Grâce à une enveloppe budgétaire du ministère des Affaires municipales et de l’Habitation (MAMH), la MRC de Brome-Missisquoi teste des idées sur le territoire. Son bt est d’innover, d’éviter l’autosolo ainsi que d’encourager le transport collectif et la mobilité durable.

“Avant la pandémie, les gens ne se déplaçaient pas comme aujourd’hui, et dans cinq ans ce sera aussi différent”, est convaincu le directeur du service de transport et de la mobilité. Selon lui, la région de Brome-Missiquoi a un fort potentiel à développer, surtout en transport collectif. “Il ne reste qu’à tester”, ajoute-t-il. 

Chiffres

Le journal a obtenu des chiffres sur les projets de transport de la MRC de Brome-Missisquoi. Pour le transport adapté, qui est le service le plus rodé, on parle d’environ 27 000 demandes annuellement partout dans la région. Quant au transport collectif intermunicipal, qui offre une connexion de n’importe quelle ville de la région à Cowansville, ce sont 35 000 déplacements enregistrés chaque année.

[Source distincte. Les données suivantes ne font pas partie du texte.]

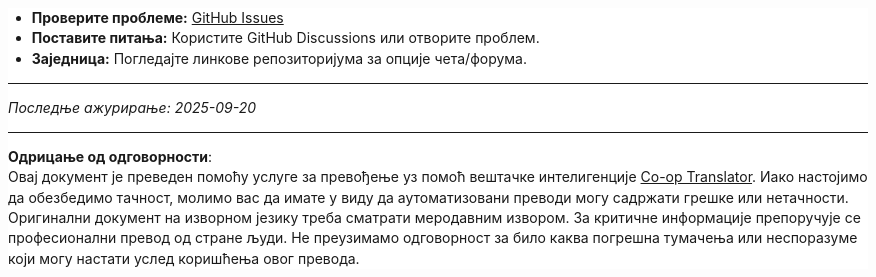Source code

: - **Проверите проблеме:** [GitHub Issues](https://github.com/microsoft/AI-For-Beginners/issues)
- **Поставите питања:** Користите GitHub Discussions или отворите проблем.
- **Заједница:** Погледајте линкове репозиторијума за опције чета/форума.

---

_Последње ажурирање: 2025-09-20_

---

**Одрицање од одговорности**:  
Овај документ је преведен помоћу услуге за превођење уз помоћ вештачке интелигенције [Co-op Translator](https://github.com/Azure/co-op-translator). Иако настојимо да обезбедимо тачност, молимо вас да имате у виду да аутоматизовани преводи могу садржати грешке или нетачности. Оригинални документ на изворном језику треба сматрати меродавним извором. За критичне информације препоручује се професионални превод од стране људи. Не преузимамо одговорност за било каква погрешна тумачења или неспоразуме који могу настати услед коришћења овог превода.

Du côté des projets pilotes, le transport à la demande dans les villes de Bromont et Farnham est devenu gratuit, du 15 juillet au 15 août. Le portrait est complètement différent là où on inspire l’action (environ 350 demandes) que là où on grandit ensemble (environ 30 demandes) depuis le lancement du service le 24 février dernier. 

“On arrive avec une nouvelle offre qui n’était pas existante avant, pour laquelle les citoyens se sont déjà arrangés. Le défi, c’est de les convaincre de venir essayer le service. C’est beaucoup moins dispendieux de prendre le transport collectif que de s’acheter un véhicule”, réagit M. El Fatmi. 

À Cowansville, le circuit municipal traversé par une ligne de bus semble bien fonctionner. Pour huit mois d’opération en 2024, 2778 déplacements ont été enregistrés, alors que pour les six premiers mois de 2025, le nombre monte à 2623.

Le projet pilote a également eu une période de gratuité l’été dernier. “Le circuit municipal de Cowansville prend fin le 1er octobre. On va s’asseoir avec la Ville et déterminer la suite […]. Il y a plusieurs variables à étudier pour décider si on pérennise le projet ou non”, déclare Khalil El Fatmi.

Soulignons également le circuit interrégional Brome-Yamaska, un nouveau service qui entrera en fonction le 25 août. Il desservira Bromont, Cowansville, Granby, East Farnham et Saint-Alphonse-de-Granby.

Autopartage

Dans le cadre du Laboratoire d’innovation en mobilité intelligente et territoriale (LIMIT), un projet de covoiturage, comme Communauto à Montréal, pourrait voir le jour dans la région de Brome-Missisquoi. “Il n’y a pas d’échéance ou de date précise, mais on a l’objectif d’acquérir des véhicules électriques et de les mettre à disposition des citoyens, moyennant une tarification qui est à établir”,  confirme le directeur du service de transport et de la mobilité de la MRC.

Ce projet est en élaboration, il reste à conclure des ententes avec les municipalités concernées, puis la phase de planification pourra débuter.

D’autres idées pourraient se concrétiser dans le futur. Khalil El Fatmi mentionne la possibilité d’offrir des vélos électriques en location, par exemple. Le comité directeur, dont il fait partie, a le rôle d’étudier, d’évaluer et de revoir les sommes allouées aux projets.